Un concept souple de la neutralité

Ces affaires nous renvoient vers un problème essentiel de notre compréhension de la neutralité. Si l’on part du principe qu’il s’agit de zones grises de l'acquisition de renseignements internationaux dont la Suisse profite, on pourrait minimiser, comme l’a fait le chef d’État-major Sprecher durant la Première guerre mondiale, les déficits de la neutralité politique. On suivrait ainsi la logique du double jeu, ce qui permet au besoin de mettre à l’arrière-plan la neutralité ou de carrément la passer à la trappe. Il n’est pas tout à fait clair si la Suisse profite réellement de cette collaboration avec des partenaires étrangers.

Dans une autre perspective plus globale, une telle collaboration apporte des avantages certains. Comme certains arrangements douteux dans le domaine de l’économie extérieure, comme dans le cas du commerce de l’or avec une Afrique du Sud sous embargo ou de l’évasion fiscale sous couvert d’un secret bancaire généreux et discret, les affaires des services de renseignement relèvent des prestations traditionnelles de la Suisse. Ce commerce est bien sûr en contradiction avec le discours solennel sur la neutralité, mais ne sommes-nous pas depuis longtemps habitués à ce double jeu? Réaliser diverses affaires louches aux côtés de bons et loyaux services fait partie du modèle commercial helvétique. De temps en temps, cela suscite un grand émoi dans la presse nationale et dans les instances politiques. Mais à l’étranger, cela réjouit ceux qui profitent de ces «prestations» découlant d'une collaboration discrètement soignée avec la Suisse. Dans ces cercles, la neutralité n’est que pure fiction, au meilleur des cas une partie du folklore politique de la Suisse.

La souplesse de la neutralité suisse est même évoquée à l’occasion au sein du Département politique.
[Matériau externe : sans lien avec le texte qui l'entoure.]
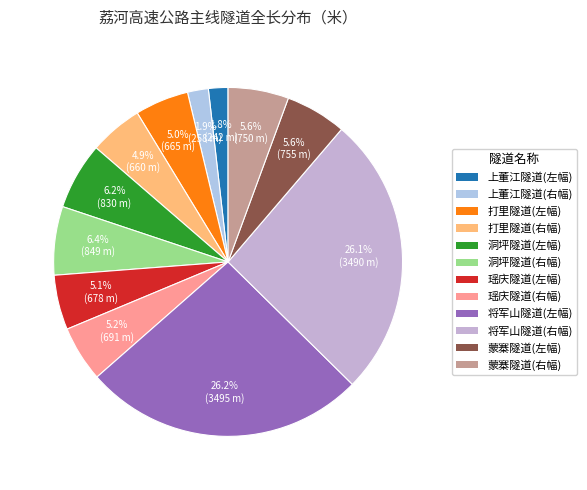

To the nearest percent, what is the combined percentage of 洞坪隧道(右幅) and 洞坪隧道(左幅)?

13%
Cela a été le cas en 1948, lorsqu’Alfred Zehnder, chef de la Division politique, décrivait la neutralité de la Suisse par ces mots:

«Dans un conflit entre l’Europe de l’Ouest et l’Empire slave, il n’existe pour la Suisse ni une neutralité d’esprit ni une neutralité politique. La Suisse n’a pas d’existence hors de l’Europe de l’Ouest, dont elle fait partie. Il ne faut pas idolâtrer l’objectivité au point d’ouvrir la porte de notre maison à nos propres bourreaux.»

Encore aujourd’hui, la politique extérieure suisse suit la devise selon laquelle on ne peut pas heurter de front les puissants États-Unis ou des voisins comme l’Allemagne, et, même dans le cadre des affaires troubles de renseignement, leur refuser notre collaboration. La neutralité, comme le démontre le passé, n’y joue aucun rôle.